▶ _Required action_
Pick every line from the data below that contains the string "both" and copy it.

▶ _Excerpts from a dataset_
▼

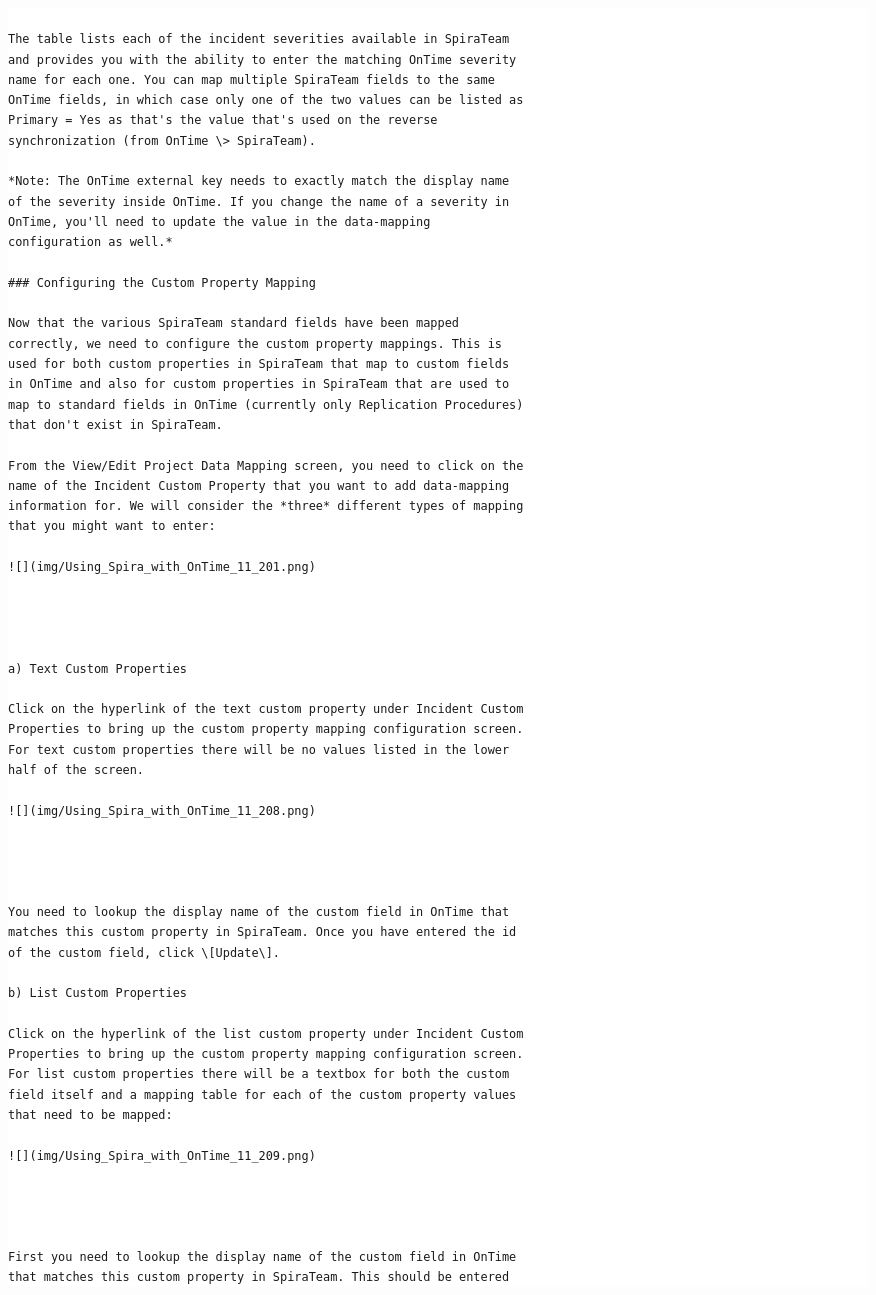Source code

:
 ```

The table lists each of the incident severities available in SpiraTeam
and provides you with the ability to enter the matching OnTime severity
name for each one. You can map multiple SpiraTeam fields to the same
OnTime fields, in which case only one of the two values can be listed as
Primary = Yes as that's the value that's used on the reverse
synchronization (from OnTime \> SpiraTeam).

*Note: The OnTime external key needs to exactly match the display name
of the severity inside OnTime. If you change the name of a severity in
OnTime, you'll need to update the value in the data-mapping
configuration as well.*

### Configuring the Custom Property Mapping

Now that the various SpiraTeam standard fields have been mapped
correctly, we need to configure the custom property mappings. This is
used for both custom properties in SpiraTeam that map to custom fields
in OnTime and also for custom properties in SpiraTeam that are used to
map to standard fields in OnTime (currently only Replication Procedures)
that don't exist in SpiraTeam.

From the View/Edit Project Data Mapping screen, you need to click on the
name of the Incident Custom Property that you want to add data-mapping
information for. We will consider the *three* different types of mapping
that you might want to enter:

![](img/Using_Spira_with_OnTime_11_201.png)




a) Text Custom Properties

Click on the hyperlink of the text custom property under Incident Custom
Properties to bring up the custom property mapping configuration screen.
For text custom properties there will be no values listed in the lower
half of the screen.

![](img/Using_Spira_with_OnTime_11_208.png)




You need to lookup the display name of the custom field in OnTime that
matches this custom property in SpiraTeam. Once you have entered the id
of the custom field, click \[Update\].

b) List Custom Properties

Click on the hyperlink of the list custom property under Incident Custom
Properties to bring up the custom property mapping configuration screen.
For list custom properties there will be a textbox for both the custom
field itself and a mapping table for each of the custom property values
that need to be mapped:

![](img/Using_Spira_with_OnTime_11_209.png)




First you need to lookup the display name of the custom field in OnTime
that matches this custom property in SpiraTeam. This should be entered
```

▲

▶ _Output of the exercise_
used for both custom properties in SpiraTeam that map to custom fields
For list custom properties there will be a textbox for both the custom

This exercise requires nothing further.